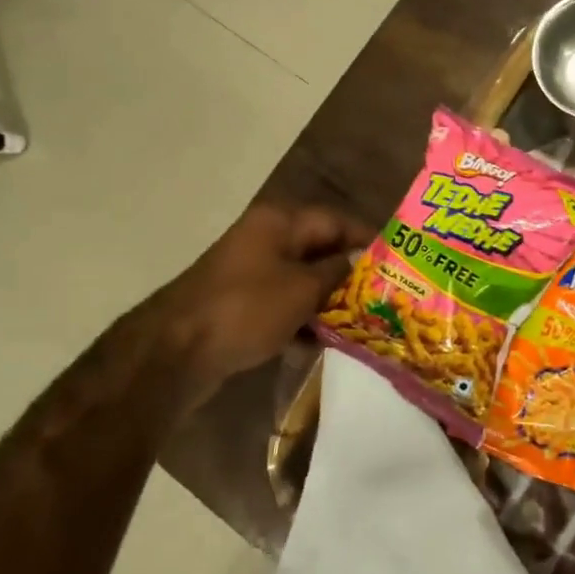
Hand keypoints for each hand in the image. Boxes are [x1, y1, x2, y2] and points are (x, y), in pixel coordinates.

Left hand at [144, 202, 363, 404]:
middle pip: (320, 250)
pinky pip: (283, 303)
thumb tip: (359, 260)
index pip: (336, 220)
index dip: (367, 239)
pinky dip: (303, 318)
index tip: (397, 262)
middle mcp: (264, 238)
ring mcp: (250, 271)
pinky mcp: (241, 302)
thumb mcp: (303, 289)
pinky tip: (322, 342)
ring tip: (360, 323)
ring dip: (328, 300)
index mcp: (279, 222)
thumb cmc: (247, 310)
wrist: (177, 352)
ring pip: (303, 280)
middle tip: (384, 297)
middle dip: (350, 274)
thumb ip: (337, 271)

### Exercise prompt
With images omitted, output the data exactly as given.

### Written solution
Hand keypoints for each hand in the image. Boxes are [x1, y1, x2, y2] and points are (x, y), in pixel coordinates.

Left hand at [144, 202, 363, 404]:
middle pip: (320, 250)
pinky pip: (283, 303)
thumb tip: (359, 260)
index pip: (336, 220)
index dip: (367, 239)
pinky dip: (303, 318)
index tip: (397, 262)
middle mcp: (264, 238)
ring mcp: (250, 271)
pinky mcp: (241, 302)
thumb mcp: (303, 289)
pinky tip: (322, 342)
ring tip: (360, 323)
ring dip: (328, 300)
index mcp: (279, 222)
thumb cmc: (247, 310)
wrist: (177, 352)
ring pip: (303, 280)
middle tip: (384, 297)
middle dip: (350, 274)
thumb ip: (337, 271)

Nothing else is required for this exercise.